## WHAT YOU HAVE TO DO
Rewrite the stretch of the data from the line containing "PLANAM Norit Warnschutz" through the line containing "Geschlecht: Unisex" as a numbered list, leaving out any blank lines.
# # # # # # #
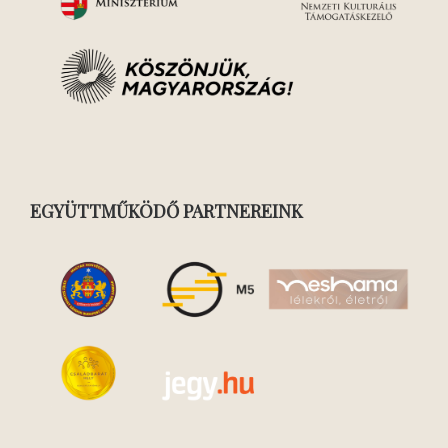
EGYÜTTMŰKÖDŐ PARTNEREINK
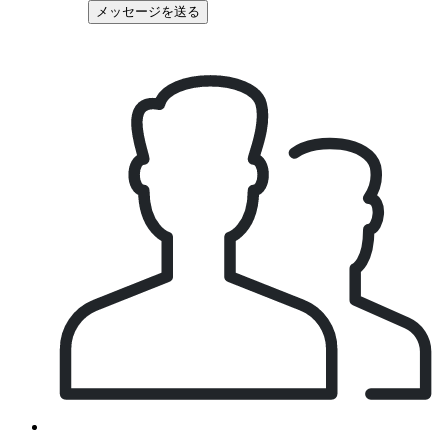
メッセージを送る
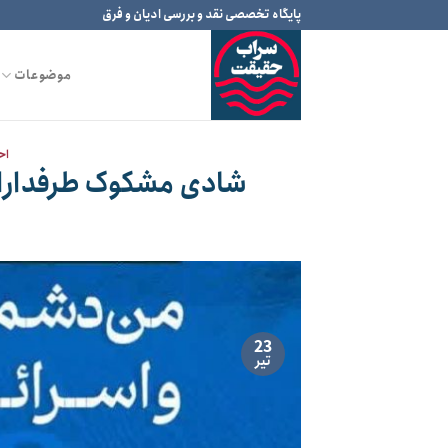
Ski
پایگاه تخصصی نقد و بررسی ادیان و فرق
t
conten
موضوعات
اح
شادی مشکوک طرفداران
23
تیر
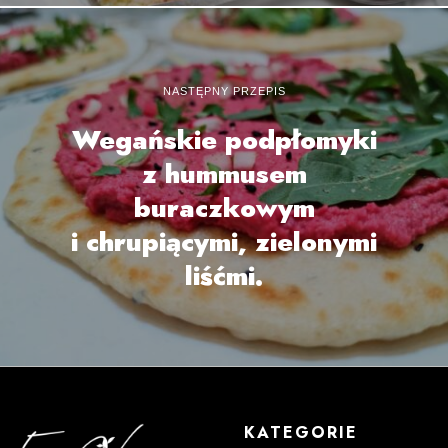
NASTĘPNY PRZEPIS
Wegańskie podpłomyki
z hummusem
buraczkowym
i chrupiącymi, zielonymi
liśćmi.
KATEGORIE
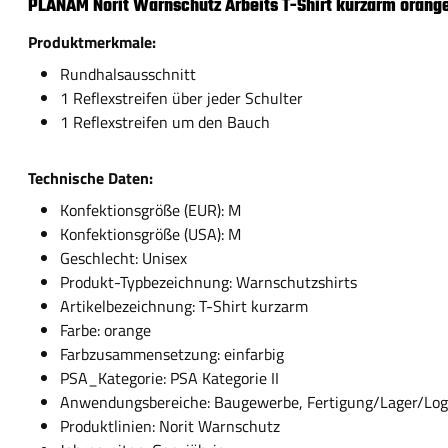
PLANAM Norit Warnschutz Arbeits T-Shirt kurzarm orang
Produktmerkmale:
Rundhalsausschnitt
1 Reflexstreifen über jeder Schulter
1 Reflexstreifen um den Bauch
Technische Daten:
Konfektionsgröße (EUR): M
Konfektionsgröße (USA): M
Geschlecht: Unisex
Produkt-Typbezeichnung: Warnschutzshirts
Artikelbezeichnung: T-Shirt kurzarm
Farbe: orange
Farbzusammensetzung: einfarbig
PSA_Kategorie: PSA Kategorie II
Anwendungsbereiche: Baugewerbe, Fertigung/Lager/Logis
Produktlinien: Norit Warnschutz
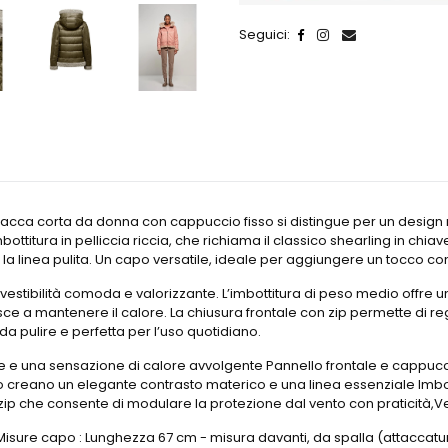
Seguici:
cca corta da donna con cappuccio fisso si distingue per un design mo
mbottitura in pelliccia riccia, che richiama il classico shearling in c
 la linea pulita. Un capo versatile, ideale per aggiungere un tocco
una vestibilità comoda e valorizzante. L’imbottitura di peso medio off
sce a mantenere il calore. La chiusura frontale con zip permette di re
 da pulire e perfetta per l’uso quotidiano.
ale e una sensazione di calore avvolgente Pannello frontale e cappucc
creano un elegante contrasto materico e una linea essenziale Imbotti
ip che consente di modulare la protezione dal vento con praticità,Vest
 Misure capo : Lunghezza 67 cm - misura davanti, da spalla (attaccatur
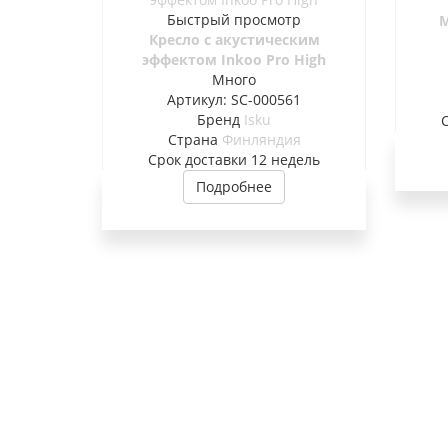
Быстрый просмотр
М
Кресло с акустическим
эффектом Inkoo Pro High
Много
Артикул: SC-000561
Бренд
Isku
Страна
Финляндия
Cрок доставки
12 недель
Подробнее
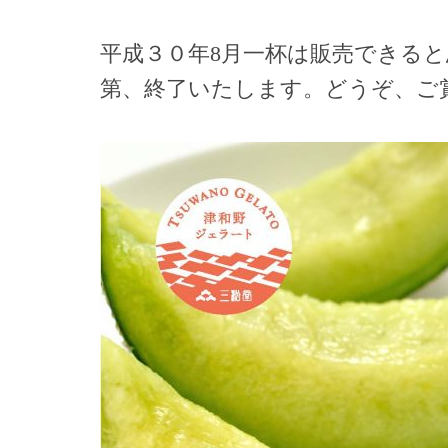
平成３０年8月一杯は販売できる
第、終了いたします。どうぞ、ご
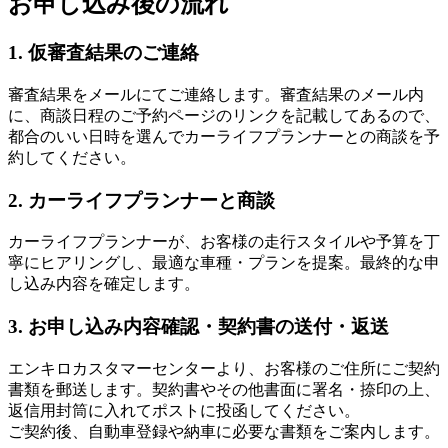
お申し込み後の流れ
1. 仮審査結果のご連絡
審査結果をメールにてご連絡します。審査結果のメール内
に、商談日程のご予約ページのリンクを記載してあるので、
都合のいい日時を選んでカーライフプランナーとの商談を予
約してください。
2. カーライフプランナーと商談
カーライフプランナーが、お客様の走行スタイルや予算を丁
寧にヒアリングし、最適な車種・プランを提案。最終的な申
し込み内容を確定します。
3. お申し込み内容確認・契約書の送付・返送
エンキロカスタマーセンターより、お客様のご住所にご契約
書類を郵送します。契約書やその他書面に署名・捺印の上、
返信用封筒に入れてポストに投函してください。
ご契約後、自動車登録や納車に必要な書類をご案内します。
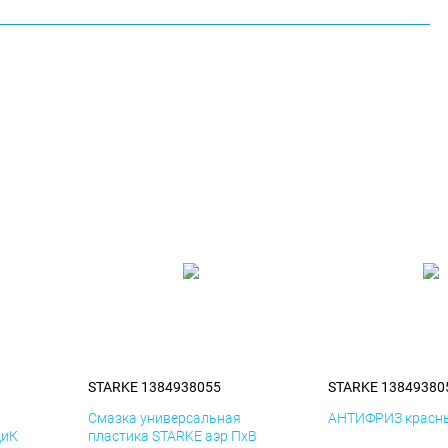
STARKE 1384938055
STARKE 13849380
я
Смазка универсальная
АНТИФРИЗ красны
ДиК
пластика STARKE аэр ПхВ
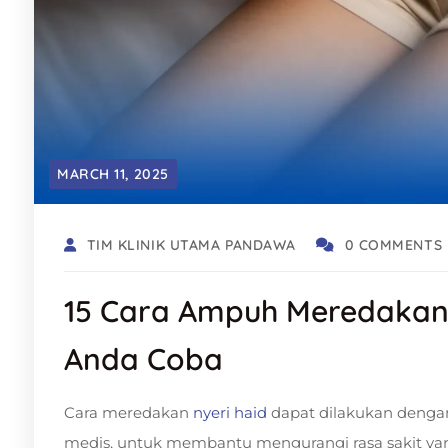
MARCH 11, 2025
TIM KLINIK UTAMA PANDAWA
0 COMMENTS
15 Cara Ampuh Meredakan 
Anda Coba
Cara meredakan
nyeri haid
dapat dilakukan dengan
medis, untuk membantu mengurangi rasa sakit yang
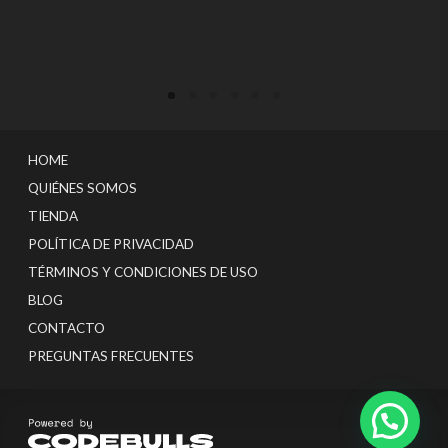
HOME
QUIÉNES SOMOS
TIENDA
POLÍTICA DE PRIVACIDAD
TÉRMINOS Y CONDICIONES DE USO
BLOG
CONTACTO
PREGUNTAS FRECUENTES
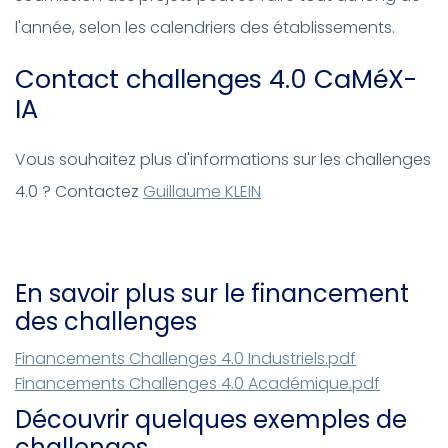
l'année, selon les calendriers des établissements.
Contact challenges 4.0 CaMéX-
IA
Vous souhaitez plus d'informations sur les challenges
4.0 ? Contactez
Guillaume KLEIN
En savoir plus sur le financement
des challenges
Document
Financements Challenges 4.0 Industriels.pdf
Document
Financements Challenges 4.0 Académique.pdf
Découvrir quelques exemples de
challenges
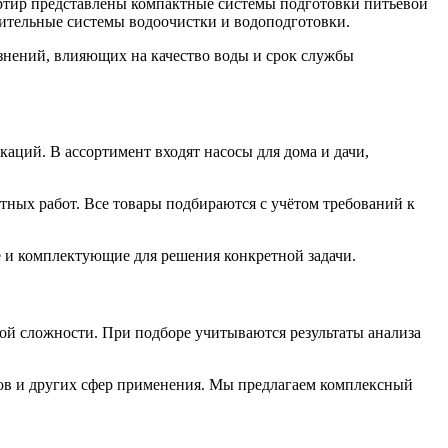
артир представлены компактные системы подготовки питьевой
ительные системы водоочистки и водоподготовки.
язнений, влияющих на качество воды и срок службы
ций. В ассортимент входят насосы для дома и дачи,
тных работ. Все товары подбираются с учётом требований к
е и комплектующие для решения конкретной задачи.
ой сложности. При подборе учитываются результаты анализа
тов и других сфер применения. Мы предлагаем комплексный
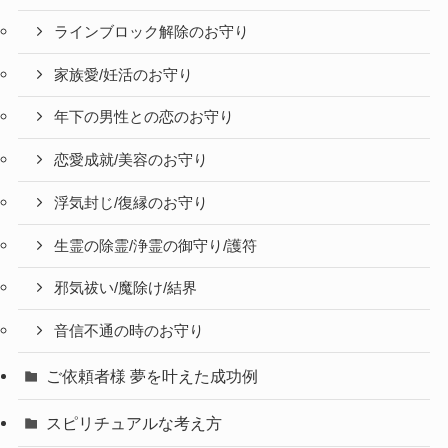
ラインブロック解除のお守り
家族愛/妊活のお守り
年下の男性との恋のお守り
恋愛成就/美容のお守り
浮気封じ/復縁のお守り
生霊の除霊/浄霊の御守り/護符
邪気祓い/魔除け/結界
音信不通の時のお守り
ご依頼者様 夢を叶えた成功例
スピリチュアルな考え方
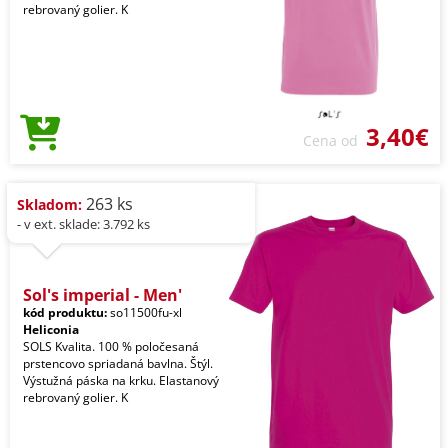
rebrovaný golier. K
3,40€
Cena od
263 ks
Skladom:
- v ext. sklade: 3.792 ks
Sol's imperial - Men'
kód produktu:
so11500fu-xl
Heliconia
SOLS Kvalita. 100 % poločesaná
prstencovo spriadaná bavlna. Štýl.
Výstužná páska na krku. Elastanový
rebrovaný golier. K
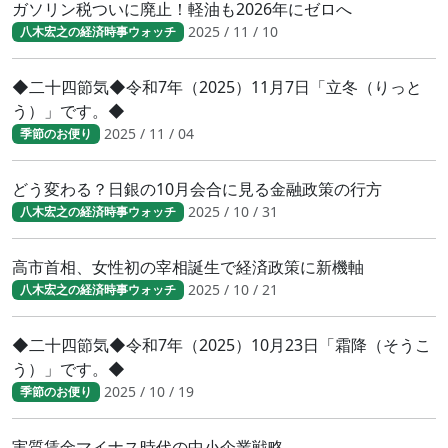
ガソリン税ついに廃止！軽油も2026年にゼロへ
2025 / 11 / 10
八木宏之の経済時事ウォッチ
◆二十四節気◆令和7年（2025）11月7日「立冬（りっと
う）」です。◆
2025 / 11 / 04
季節のお便り
どう変わる？日銀の10月会合に見る金融政策の行方
2025 / 10 / 31
八木宏之の経済時事ウォッチ
高市首相、女性初の宰相誕生で経済政策に新機軸
2025 / 10 / 21
八木宏之の経済時事ウォッチ
◆二十四節気◆令和7年（2025）10月23日「霜降（そうこ
う）」です。◆
2025 / 10 / 19
季節のお便り
実質賃金マイナス時代の中小企業戦略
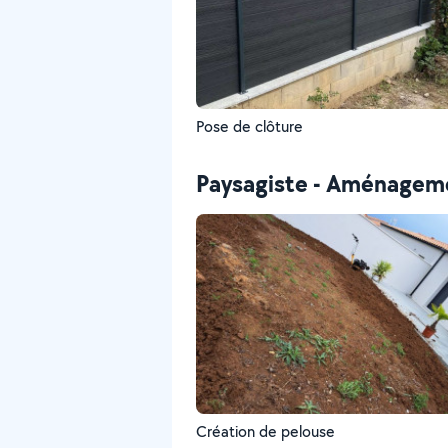
Pose de clôture
Paysagiste - Aménageme
Création de pelouse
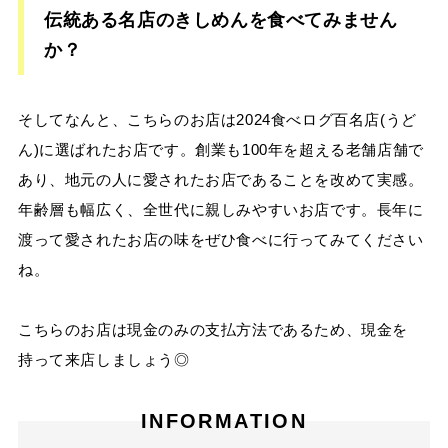
伝統ある名店のきしめんを食べてみません
か？
そしてなんと、こちらのお店は2024食べログ百名店(うど
ん)に選ばれたお店です。創業も100年を超える老舗店舗で
あり、地元の人に愛されたお店であることを改めて実感。
年齢層も幅広く、全世代に親しみやすいお店です。長年に
渡って愛されたお店の味をぜひ食べに行ってみてください
ね。
こちらのお店は現金のみの支払方法であるため、現金を
持って来店しましょう◎
INFORMATION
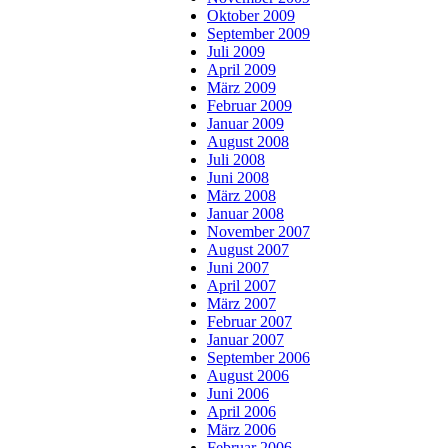
Oktober 2009
September 2009
Juli 2009
April 2009
März 2009
Februar 2009
Januar 2009
August 2008
Juli 2008
Juni 2008
März 2008
Januar 2008
November 2007
August 2007
Juni 2007
April 2007
März 2007
Februar 2007
Januar 2007
September 2006
August 2006
Juni 2006
April 2006
März 2006
Februar 2006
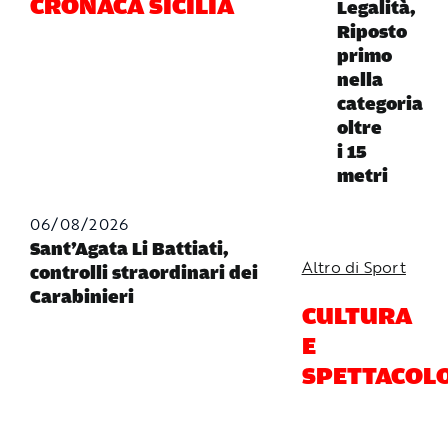
CRONACA SICILIA
Legalità,
Riposto
primo
nella
categoria
oltre
i 15
metri
06/08/2026
Sant’Agata Li Battiati,
Altro di Sport
controlli straordinari dei
Carabinieri
CULTURA
E
SPETTACOL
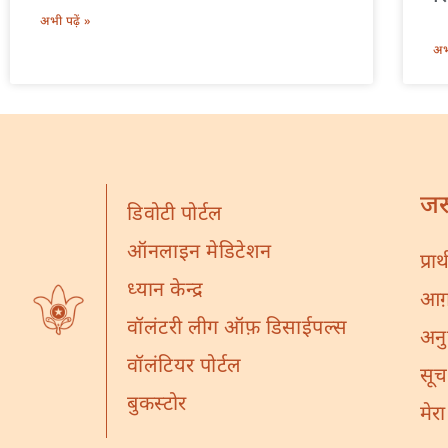
अभी पढ़ें »
अभी
जर
डिवोटी पोर्टल
ऑनलाइन मेडिटेशन
प्रा
ध्यान केन्द्र
आग़ा
वॉलंटरी लीग ऑफ़ डिसाईपल्स
अनु
वॉलंटियर पोर्टल
सूच
बुकस्टोर
मेर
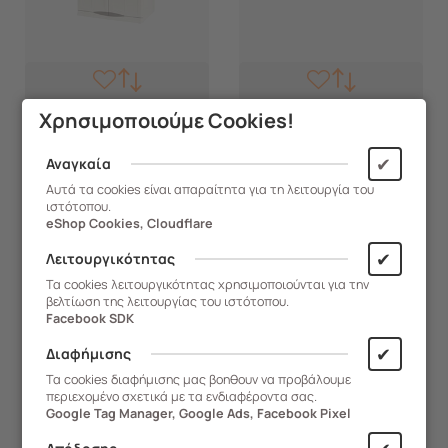
Χρησιμοποιούμε Cookies!
237.EVO70/TPT
237.5700
✔
Αναγκαία
ARTPLAST Ιταλίας Πλαστική
Εργαλειοθήκη
Ντουλάπα 22kg
Επαγγελματική Πλαστική
Αυτά τα cookies είναι απαραίτητα για τη λειτουργία του
ιστότοπου.
70x46x180cm MASSIF 5
58x28x25cm με Χειρολαβή
eShop Cookies, Cloudflare
Χώρων 2φυλλη Evolution
Μαύρο-Πορτοκαλί Artplast
Άμεση Παραλαβή
Άμεση Παραλαβή
✔
Line Μπεζ/Καφέ
Ιταλίας
Λειτουργικότητας
Τα cookies λειτουργικότητας χρησιμοποιούνται για την
155,90
€
18,60
€
βελτίωση της λειτουργίας του ιστότοπου.
Facebook SDK
✔
Διαφήμισης
ΑΓΟΡΑ
ΑΓΟΡΑ
Τα cookies διαφήμισης μας βοηθουν να προβάλουμε
περιεχομένο σχετικά με τα ενδιαφέροντα σας.
Google Tag Manager, Google Ads, Facebook Pixel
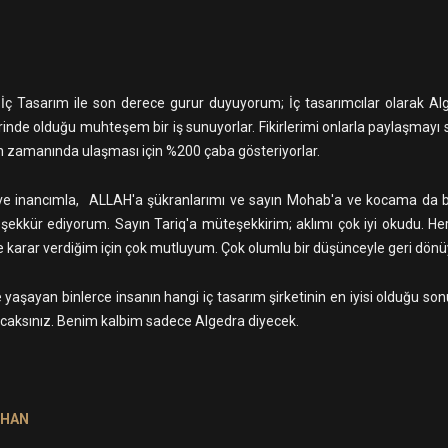
İç Tasarım ile son derece gurur duyuyorum; İç tasarımcılar olarak A
rinde olduğu muhteşem bir iş sunuyorlar. Fikirlerimi onlarla paylaşma
n zamanında ulaşması için %200 çaba gösteriyorlar.
e inancımla, ALLAH'a şükranlarımı ve sayın Mohab'a ve kocama da be
eşekkür ediyorum. Sayın Tariq'a müteşekkirim; aklımı çok iyi okudu. Her
karar verdiğim için çok mutluyum. Çok olumlu bir düşünceyle geri dön
 yaşayan binlerce insanın hangi iç tasarım şirketinin en iyisi olduğu so
şacaksınız. Benim kalbim sadece Algedra diyecek.
KHAN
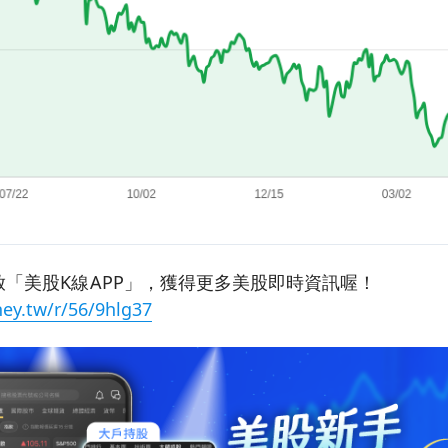
「美股K線APP」，獲得更多美股即時資訊喔！
ey.tw/r/56/9hlg37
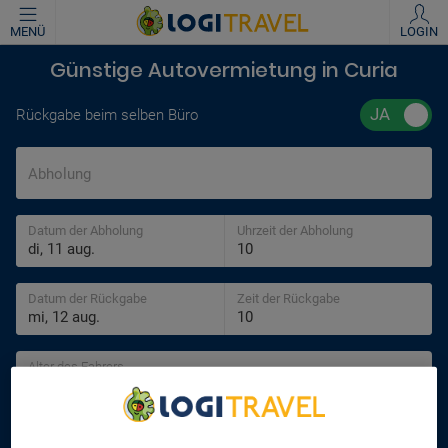
MENÜ
LOGIN
Günstige Autovermietung in Curia
Rückgabe beim selben Büro
Abholung
Datum der Abholung
Uhrzeit der Abholung
Datum der Rückgabe
Zeit der Rückgabe
Alter des Fahrers
30 jahre
We Care About Your Privacy
SUCHEN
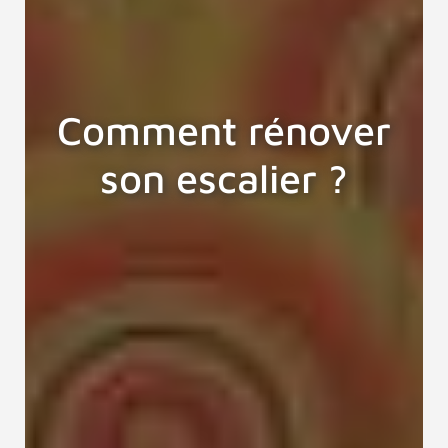
Comment rénover
son escalier ?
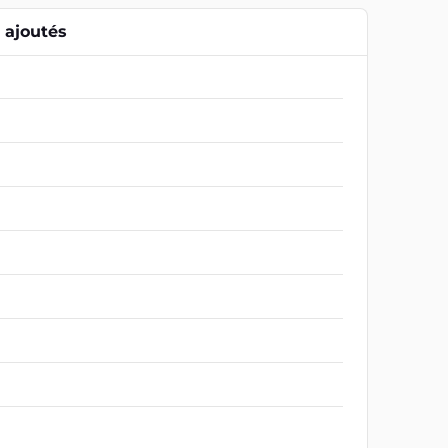
ajoutés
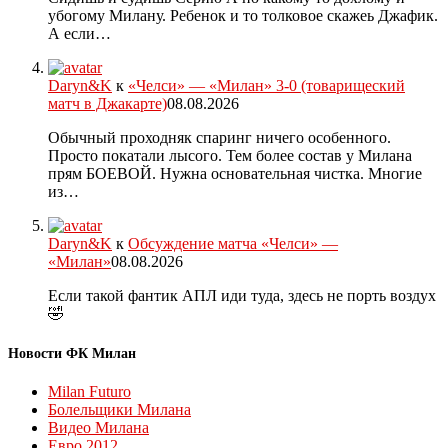
убогому Милану. Ребенок и то толковое скажеь Джафик.
А если…
Daryn&K
к
«Челси» — «Милан» 3-0 (товарищеский
матч в Джакарте)
08.08.2026
Обычный проходняк спаринг ничего особенного.
Просто покатали лысого. Тем более состав у Милана
прям БОЕВОЙ. Нужна основательная чистка. Многие
из…
Daryn&K
к
Обсуждение матча «Челси» —
«Милан»
08.08.2026
Если такой фантик АПЛ иди туда, здесь не порть воздух
🤣
Новости ФК Милан
Milan Futuro
Болельщики Милана
Видео Милана
Евро 2012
# # # # # # #
## ANSWER SECTION
1. PLANAM Norit Warnschutz Arbeits T-Shirt kurzarm orang
2. Produktmerkmale:
3. Rundhalsausschnitt
4. 1 Reflexstreifen über jeder Schulter
5. 1 Reflexstreifen um den Bauch
6. Technische Daten:
7. Konfektionsgröße (EUR): M
8. Konfektionsgröße (USA): M
9. Geschlecht: Unisex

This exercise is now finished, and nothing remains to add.